Children of Love
Get Physical Music
he cover to Fuckpony’s debut single depicts the duo as cartoons atop a My Little Pony in the middle of a realistic desert. Moonshine is spilling out of a bottle, both men are dressed like they’re going back to the future, and hearts are floating in front of the pony’s smiling face and behind its shiny ass. The cover to Fuckpony’s debut album, on the other hand, shows a cartoon rave, in which grinning idiots—each with a lazy (crazy?) eye—are enthralled by a DJ who looks exactly the audience. Children of Love’s best moments sound exactly the former, its worst the latter.
“Ride the Pony,” the title track from that debut single is unsurprisingly one of the best tracks that producers Jay Haze and Samim Winiger have to offer here. It’s a tour de force of distended house, its bass is nearly overwhelming, while vocals intone mere clichés until a climactic reach for a higher register. It’s only half a surprise, really. Haze and Winiger have always been exceptional producers of sound, as evidenced by their work for the Contexterrior and Tuning Spork labels. What hasn’t been apparent in that same work before is their ability to actually write songs.
Tracks like “Ride the Pony,” “It’s Only Music,” and “93 @ 4 AM” show that both are more than capable. The latter even has a stunning climax in which the bass drum makes a (few) triumphant return(s). Unlike their previous work, the changes that occur are not so minimal as to be barely noticed or so garish as to be awkward. These are tracks that follow natural paths using unnatural elements.
Sure, like most house music, Pony claim and command: “It’s only music,” “I was on Mars,” “Move your body like you just don’t care,” “Let the beat take full control.” And they also plead, “I got to get inside ya” goes the slower bomp of “Cell Phone Hit” and the mindlessly repeated “Children of Love” gets its title run into the a slippery and wavery ground of its dub house backing. But its in the those shifting backgrounds that Children of Love is made.
“Get Pony,” like many other songs here, sounds as if the two producers wrote separate drum tracks and simply pasted them into the final product. “It’s Only Music” billowing melody flows like smoke up a chimney, getting more diffuse as it climbs upward.

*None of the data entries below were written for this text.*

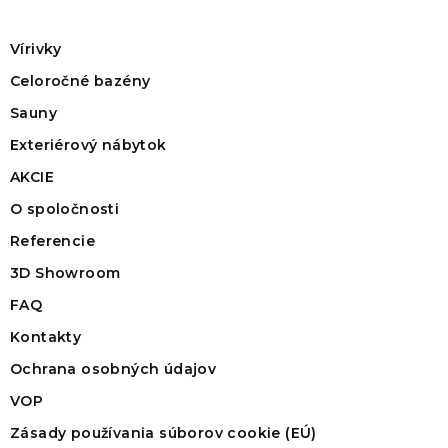
Vírivky
Celoročné bazény
Sauny
Exteriérový nábytok
AKCIE
O spoločnosti
Referencie
3D Showroom
FAQ
Kontakty
Ochrana osobných údajov
VOP
Zásady používania súborov cookie (EÚ)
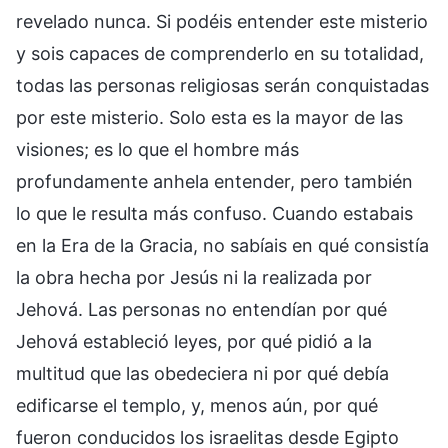
revelado nunca. Si podéis entender este misterio
y sois capaces de comprenderlo en su totalidad,
todas las personas religiosas serán conquistadas
por este misterio. Solo esta es la mayor de las
visiones; es lo que el hombre más
profundamente anhela entender, pero también
lo que le resulta más confuso. Cuando estabais
en la Era de la Gracia, no sabíais en qué consistía
la obra hecha por Jesús ni la realizada por
Jehová. Las personas no entendían por qué
Jehová estableció leyes, por qué pidió a la
multitud que las obedeciera ni por qué debía
edificarse el templo, y, menos aún, por qué
fueron conducidos los israelitas desde Egipto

But in the last quarter of the record, all of the goodwill that the duo engenders begins to unravel: the grinning idiots are in full effect on “Make Money Hoe.” Its beat has the same sort of insistence that the words might have coming from a pimp—but its effect wears off after each subsequent slap, eventually becoming a tired refrain. The same goes for “Bongo Porn,” whose only unique feature is its unrepentant panning. Speed it up and play it at 93 @ 4 AM, though? You might have more than bongo porn on your hands.
As a chance for Jay Haze and Samim Winiger to fulfill on the hype afforded them by a relatively paltry track record as solo artists, Children of Love is a smashing success. Just be sure to get out of there before the idiots take over. Apparently it’s a little after 4 A.M.